Огрызок не на шутку испугался. Он никогда еще не видел, чтобы так отчаянно плакали люди по своей судьбе.

— Остынь, Катерина! Ну, кончай! Завязывай! — дрогнул голосом Кузьма, почувствовав, как дрожат под его руками плечи бабы: — Ну, будет тебе выть! Жива ведь! Могло хуже приключиться. В зонах, оно, всякое бывает! Тут же — воля! — тряхнул хозяйку.

— Эх ты, безмозглый! Где эта воля? Да я ее с того дня, как забрали, в глаза не видела! В отпуск не пускают. В Магадан за тряпками — и то в ментовке доложись. Письма проверяют. И даже избу мою трясут. Вроде и она, как я, неблагонадежная. На кухне рядом со стукачкой работаю. Куда ни сунься, везде меня врагом народа обсирают.

— А за что? — вылупился Огрызок.

— За то, что в присутствии иностранцев знамя передовика опаскудила, надругалась над государственной святыней, так мне брехали, отправляя на Колыму, — хлюпнула баба, давясь слезами.

— И сколько тебе осталось ссыльных зим отбывать?

— Да я уже и не спрашиваю. Видать, до гробовой доски застряла здесь.

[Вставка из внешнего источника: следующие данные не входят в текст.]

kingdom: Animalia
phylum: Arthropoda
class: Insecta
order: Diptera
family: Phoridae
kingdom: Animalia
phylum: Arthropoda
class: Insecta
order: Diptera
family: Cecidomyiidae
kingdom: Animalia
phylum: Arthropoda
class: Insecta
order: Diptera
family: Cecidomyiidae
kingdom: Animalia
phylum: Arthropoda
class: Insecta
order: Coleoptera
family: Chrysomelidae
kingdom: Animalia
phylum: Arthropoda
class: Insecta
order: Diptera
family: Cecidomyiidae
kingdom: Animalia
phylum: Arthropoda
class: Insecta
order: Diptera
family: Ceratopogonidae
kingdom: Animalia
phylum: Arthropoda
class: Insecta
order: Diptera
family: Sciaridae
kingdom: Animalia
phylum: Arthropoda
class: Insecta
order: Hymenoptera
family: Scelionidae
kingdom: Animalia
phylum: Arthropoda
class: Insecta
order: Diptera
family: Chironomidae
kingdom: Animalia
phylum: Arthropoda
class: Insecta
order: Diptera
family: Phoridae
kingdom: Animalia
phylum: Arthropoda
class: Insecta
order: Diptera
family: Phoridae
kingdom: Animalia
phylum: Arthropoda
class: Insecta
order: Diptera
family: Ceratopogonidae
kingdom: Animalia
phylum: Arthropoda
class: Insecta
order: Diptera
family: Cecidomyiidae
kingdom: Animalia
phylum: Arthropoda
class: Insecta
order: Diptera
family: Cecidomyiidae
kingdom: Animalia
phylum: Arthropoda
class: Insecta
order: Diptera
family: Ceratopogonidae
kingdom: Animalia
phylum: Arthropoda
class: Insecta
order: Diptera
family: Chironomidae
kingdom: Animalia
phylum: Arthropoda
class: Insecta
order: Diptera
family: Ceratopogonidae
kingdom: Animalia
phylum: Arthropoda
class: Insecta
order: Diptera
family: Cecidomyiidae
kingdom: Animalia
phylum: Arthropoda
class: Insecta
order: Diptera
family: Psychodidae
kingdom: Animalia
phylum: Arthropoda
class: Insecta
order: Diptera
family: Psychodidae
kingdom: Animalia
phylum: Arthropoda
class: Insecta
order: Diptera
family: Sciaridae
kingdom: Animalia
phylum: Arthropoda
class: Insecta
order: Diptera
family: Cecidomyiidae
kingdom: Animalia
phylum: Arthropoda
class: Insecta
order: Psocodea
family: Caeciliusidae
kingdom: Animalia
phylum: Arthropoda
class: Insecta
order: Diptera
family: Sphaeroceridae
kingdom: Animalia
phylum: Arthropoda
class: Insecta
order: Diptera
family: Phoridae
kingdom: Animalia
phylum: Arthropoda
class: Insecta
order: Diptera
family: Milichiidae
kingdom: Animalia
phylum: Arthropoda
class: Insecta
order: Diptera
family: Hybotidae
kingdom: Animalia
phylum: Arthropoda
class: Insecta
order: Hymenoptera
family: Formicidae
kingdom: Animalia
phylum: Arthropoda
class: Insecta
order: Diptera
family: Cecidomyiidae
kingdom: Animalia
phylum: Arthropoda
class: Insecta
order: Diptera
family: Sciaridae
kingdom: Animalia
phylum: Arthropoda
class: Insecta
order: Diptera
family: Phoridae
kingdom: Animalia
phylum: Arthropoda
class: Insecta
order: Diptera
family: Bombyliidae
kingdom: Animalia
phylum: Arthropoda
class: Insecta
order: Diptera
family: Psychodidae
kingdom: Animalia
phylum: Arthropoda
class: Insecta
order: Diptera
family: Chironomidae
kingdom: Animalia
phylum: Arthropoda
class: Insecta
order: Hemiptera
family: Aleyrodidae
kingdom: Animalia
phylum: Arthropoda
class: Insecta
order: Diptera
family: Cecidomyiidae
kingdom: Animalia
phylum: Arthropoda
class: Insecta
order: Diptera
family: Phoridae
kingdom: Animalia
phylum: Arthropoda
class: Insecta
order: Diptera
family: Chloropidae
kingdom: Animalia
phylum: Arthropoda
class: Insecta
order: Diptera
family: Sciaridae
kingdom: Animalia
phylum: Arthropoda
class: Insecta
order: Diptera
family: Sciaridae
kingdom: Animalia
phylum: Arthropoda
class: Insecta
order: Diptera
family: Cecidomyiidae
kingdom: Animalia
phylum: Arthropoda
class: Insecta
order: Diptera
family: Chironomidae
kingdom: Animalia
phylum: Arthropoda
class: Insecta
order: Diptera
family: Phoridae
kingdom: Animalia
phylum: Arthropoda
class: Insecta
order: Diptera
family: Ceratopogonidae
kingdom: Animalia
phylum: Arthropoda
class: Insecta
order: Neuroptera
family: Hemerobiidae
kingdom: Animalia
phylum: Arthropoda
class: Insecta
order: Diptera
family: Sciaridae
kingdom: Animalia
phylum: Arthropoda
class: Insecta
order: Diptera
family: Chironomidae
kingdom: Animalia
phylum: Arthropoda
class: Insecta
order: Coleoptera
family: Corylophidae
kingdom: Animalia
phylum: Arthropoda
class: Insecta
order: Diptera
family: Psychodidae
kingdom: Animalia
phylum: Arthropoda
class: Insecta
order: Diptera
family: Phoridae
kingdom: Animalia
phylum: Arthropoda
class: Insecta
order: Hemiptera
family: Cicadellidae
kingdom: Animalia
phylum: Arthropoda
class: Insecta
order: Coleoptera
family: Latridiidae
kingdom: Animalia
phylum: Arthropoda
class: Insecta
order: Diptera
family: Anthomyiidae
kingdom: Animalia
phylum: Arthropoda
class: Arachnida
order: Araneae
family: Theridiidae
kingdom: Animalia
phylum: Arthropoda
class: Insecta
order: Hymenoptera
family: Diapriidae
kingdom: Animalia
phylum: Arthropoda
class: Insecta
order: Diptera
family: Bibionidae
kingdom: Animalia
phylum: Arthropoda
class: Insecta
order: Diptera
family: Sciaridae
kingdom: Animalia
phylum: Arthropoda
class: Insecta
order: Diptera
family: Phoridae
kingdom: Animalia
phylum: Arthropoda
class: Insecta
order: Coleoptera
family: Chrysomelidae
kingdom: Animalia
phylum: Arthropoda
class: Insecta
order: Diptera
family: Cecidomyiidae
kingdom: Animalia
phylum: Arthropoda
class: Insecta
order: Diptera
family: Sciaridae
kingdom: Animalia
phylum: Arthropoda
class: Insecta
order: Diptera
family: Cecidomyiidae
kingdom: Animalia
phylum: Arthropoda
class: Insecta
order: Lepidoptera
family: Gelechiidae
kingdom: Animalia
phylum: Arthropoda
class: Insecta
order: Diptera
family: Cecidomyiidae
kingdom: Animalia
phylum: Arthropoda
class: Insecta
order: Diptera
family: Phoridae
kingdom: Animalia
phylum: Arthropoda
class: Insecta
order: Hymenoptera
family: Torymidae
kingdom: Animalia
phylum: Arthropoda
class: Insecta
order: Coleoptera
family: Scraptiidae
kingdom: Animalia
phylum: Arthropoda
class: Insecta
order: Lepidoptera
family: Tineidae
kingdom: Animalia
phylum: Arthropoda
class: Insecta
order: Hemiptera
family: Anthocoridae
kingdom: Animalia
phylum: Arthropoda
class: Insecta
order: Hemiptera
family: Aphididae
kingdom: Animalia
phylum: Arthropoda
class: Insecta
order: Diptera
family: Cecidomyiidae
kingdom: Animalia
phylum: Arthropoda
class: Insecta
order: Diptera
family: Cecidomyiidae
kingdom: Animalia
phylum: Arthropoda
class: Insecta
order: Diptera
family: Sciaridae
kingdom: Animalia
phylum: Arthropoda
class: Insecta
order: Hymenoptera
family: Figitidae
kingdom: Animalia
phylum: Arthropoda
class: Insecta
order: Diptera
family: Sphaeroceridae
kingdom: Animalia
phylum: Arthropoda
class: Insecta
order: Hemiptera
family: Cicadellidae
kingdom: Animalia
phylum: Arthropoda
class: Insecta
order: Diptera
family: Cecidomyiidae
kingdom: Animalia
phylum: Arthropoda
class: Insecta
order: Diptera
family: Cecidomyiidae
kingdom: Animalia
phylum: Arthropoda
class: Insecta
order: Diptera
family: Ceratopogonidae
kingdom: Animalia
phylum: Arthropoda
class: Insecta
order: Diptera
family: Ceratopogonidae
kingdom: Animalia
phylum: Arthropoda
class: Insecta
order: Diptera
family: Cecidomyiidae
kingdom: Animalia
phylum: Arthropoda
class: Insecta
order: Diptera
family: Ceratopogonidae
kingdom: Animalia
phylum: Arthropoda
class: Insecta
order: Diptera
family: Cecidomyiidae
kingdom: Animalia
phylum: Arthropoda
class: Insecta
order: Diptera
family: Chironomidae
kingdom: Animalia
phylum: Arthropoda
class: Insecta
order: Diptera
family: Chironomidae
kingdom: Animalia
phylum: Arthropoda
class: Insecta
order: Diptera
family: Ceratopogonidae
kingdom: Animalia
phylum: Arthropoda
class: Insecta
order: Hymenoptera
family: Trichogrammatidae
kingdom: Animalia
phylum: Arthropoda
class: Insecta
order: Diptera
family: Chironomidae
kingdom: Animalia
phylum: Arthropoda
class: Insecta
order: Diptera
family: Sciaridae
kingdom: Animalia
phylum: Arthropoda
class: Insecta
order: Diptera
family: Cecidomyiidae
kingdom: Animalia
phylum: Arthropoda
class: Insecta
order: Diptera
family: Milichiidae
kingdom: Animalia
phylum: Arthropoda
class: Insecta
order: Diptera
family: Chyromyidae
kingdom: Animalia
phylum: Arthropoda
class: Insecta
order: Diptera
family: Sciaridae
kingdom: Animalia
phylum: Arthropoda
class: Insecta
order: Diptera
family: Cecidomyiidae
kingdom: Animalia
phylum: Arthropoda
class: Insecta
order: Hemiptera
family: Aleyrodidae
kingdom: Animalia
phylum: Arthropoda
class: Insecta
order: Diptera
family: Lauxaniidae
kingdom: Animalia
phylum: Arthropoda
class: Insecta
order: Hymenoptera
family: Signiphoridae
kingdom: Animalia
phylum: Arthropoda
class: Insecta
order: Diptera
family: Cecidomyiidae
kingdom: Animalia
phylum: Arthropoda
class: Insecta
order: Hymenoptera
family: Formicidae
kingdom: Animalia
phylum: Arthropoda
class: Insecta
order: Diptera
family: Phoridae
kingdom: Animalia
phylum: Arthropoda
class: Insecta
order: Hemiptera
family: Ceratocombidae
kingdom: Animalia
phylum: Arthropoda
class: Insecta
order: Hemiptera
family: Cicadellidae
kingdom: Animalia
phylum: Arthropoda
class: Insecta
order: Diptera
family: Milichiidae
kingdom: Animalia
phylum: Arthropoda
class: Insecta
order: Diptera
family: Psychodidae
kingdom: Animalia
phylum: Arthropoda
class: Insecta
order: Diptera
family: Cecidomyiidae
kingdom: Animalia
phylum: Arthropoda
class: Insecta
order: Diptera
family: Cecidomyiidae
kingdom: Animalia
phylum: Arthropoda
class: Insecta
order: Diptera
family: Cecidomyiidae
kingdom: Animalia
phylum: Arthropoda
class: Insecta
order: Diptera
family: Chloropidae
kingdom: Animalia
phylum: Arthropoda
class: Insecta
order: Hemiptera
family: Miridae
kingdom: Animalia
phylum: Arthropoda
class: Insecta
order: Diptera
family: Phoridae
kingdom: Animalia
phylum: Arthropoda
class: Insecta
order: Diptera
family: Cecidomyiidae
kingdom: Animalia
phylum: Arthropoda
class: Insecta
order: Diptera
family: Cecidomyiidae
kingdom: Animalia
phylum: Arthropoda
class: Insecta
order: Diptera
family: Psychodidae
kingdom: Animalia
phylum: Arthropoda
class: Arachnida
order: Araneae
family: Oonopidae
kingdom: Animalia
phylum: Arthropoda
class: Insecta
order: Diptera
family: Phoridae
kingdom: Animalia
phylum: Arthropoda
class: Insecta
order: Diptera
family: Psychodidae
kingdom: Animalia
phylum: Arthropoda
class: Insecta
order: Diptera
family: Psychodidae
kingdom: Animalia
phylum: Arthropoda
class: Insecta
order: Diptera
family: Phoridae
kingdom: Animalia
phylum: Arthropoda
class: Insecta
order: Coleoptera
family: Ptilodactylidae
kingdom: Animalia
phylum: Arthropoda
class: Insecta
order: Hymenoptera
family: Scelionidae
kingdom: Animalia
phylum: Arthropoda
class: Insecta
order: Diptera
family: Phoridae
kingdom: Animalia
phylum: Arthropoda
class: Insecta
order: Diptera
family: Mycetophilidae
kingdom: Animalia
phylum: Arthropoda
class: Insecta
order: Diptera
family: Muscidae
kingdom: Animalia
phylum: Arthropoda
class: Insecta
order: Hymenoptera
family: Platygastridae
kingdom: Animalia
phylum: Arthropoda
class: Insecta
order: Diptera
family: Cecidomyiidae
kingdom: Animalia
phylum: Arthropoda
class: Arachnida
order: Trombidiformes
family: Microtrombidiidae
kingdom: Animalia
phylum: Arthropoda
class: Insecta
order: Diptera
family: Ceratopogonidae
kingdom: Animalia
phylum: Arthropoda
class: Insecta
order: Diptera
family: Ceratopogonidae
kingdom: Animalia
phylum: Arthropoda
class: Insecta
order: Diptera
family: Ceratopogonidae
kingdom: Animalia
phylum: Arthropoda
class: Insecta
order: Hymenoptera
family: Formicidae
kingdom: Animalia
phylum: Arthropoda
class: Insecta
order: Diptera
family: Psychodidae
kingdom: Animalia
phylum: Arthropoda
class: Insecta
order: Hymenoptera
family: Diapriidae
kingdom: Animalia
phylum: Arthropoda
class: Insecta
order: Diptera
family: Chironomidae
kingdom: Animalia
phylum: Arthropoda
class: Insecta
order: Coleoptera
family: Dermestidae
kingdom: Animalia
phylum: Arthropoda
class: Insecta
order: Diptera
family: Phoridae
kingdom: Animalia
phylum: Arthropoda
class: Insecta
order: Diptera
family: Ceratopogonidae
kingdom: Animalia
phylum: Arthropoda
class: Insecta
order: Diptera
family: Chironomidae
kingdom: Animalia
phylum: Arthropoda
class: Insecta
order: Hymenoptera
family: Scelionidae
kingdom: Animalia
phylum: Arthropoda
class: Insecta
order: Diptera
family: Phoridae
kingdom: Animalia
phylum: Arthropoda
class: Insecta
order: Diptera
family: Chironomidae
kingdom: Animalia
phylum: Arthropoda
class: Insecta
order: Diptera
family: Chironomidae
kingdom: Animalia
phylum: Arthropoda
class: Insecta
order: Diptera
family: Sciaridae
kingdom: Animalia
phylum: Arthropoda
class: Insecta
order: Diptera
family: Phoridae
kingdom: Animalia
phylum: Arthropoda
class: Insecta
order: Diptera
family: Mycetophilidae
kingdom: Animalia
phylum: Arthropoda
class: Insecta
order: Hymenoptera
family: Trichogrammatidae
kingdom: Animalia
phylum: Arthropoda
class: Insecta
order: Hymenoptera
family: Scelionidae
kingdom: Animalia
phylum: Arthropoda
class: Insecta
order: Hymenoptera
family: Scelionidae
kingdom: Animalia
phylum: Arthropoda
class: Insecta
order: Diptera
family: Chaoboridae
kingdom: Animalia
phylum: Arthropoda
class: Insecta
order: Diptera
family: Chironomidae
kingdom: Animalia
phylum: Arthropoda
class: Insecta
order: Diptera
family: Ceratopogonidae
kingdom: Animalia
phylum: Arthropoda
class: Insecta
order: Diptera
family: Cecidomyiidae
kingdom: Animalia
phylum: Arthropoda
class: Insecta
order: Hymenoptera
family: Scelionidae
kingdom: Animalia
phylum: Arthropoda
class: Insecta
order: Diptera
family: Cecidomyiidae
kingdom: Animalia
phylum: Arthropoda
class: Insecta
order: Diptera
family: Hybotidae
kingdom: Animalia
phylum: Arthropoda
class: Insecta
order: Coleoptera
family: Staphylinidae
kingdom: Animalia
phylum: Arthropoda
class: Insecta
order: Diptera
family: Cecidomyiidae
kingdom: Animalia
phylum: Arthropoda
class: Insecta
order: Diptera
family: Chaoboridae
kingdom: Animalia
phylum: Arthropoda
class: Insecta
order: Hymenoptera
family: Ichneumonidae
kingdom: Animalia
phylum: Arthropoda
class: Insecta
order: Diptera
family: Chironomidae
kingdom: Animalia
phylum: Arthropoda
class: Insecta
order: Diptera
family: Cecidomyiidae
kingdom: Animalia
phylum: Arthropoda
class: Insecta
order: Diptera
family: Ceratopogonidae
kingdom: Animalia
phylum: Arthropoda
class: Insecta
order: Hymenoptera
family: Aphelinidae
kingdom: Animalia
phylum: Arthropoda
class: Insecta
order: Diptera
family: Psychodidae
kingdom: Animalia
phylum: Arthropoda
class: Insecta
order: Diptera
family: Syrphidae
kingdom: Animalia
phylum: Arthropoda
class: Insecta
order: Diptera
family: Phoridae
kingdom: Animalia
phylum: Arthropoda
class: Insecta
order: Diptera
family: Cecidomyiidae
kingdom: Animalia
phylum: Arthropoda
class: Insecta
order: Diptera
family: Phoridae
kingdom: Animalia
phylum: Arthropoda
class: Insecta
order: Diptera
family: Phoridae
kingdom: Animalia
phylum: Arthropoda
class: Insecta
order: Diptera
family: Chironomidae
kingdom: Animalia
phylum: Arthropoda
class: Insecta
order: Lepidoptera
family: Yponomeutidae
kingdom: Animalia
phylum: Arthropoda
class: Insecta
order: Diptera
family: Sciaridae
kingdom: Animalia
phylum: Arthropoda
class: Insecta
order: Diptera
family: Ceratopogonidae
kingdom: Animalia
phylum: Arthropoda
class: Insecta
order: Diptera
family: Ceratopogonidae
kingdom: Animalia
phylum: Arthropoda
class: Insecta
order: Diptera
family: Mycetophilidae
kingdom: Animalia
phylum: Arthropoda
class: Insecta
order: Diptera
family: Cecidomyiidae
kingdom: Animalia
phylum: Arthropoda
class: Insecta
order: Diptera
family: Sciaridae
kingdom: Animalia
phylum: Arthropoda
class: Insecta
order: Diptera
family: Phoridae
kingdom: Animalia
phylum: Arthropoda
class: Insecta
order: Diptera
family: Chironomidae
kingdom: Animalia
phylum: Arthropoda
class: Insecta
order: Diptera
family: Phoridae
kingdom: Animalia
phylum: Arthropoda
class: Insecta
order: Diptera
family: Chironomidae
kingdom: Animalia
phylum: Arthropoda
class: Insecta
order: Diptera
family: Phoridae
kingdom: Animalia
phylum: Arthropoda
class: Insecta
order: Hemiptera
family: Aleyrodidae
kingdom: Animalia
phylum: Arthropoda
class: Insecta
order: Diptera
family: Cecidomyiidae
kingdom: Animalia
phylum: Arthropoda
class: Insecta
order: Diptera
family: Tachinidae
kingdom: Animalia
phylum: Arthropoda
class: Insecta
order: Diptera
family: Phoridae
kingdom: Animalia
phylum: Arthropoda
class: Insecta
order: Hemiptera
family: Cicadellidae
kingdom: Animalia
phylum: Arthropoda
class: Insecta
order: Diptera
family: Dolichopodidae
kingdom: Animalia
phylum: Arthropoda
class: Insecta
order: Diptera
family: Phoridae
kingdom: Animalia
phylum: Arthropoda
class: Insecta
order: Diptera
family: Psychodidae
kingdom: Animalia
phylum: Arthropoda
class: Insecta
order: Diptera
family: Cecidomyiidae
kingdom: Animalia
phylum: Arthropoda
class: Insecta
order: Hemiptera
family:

— В деревне кто-нибудь остался?

Померли. И тятька, и маманя. Обе сестры уехали со Смоленщины. Со страху. Иль от голода. Места наши скудные. Кормиться тяжко. Вот и братья в Белоруссию подались. Там хоть и не густо, но легше детву на ноги поднять.

— А у самой семья была?

— Сосватали меня. За своего, деревенского. Гармонистом был. На тракторе работал. Он уже и дом для нас отстроил. Да только не мне его обживать довелось. Порушили мою судьбу вражины треклятые! Всю радость отняли. А уж чем кому я помешала — никак в толк не возьму. Работала, словно проклятая, с утра до ночи. Не отдыхая, не разгибаясь. И в колхозе, и дома. С самого малолетства. Даже на посиделки не ходила. Все в деревне

— не хуже меня. С хозяйством не отдохнешь. До стари так выматывались, что смерти не боялись. Она одна давала роздых, разом, за всю жизнь.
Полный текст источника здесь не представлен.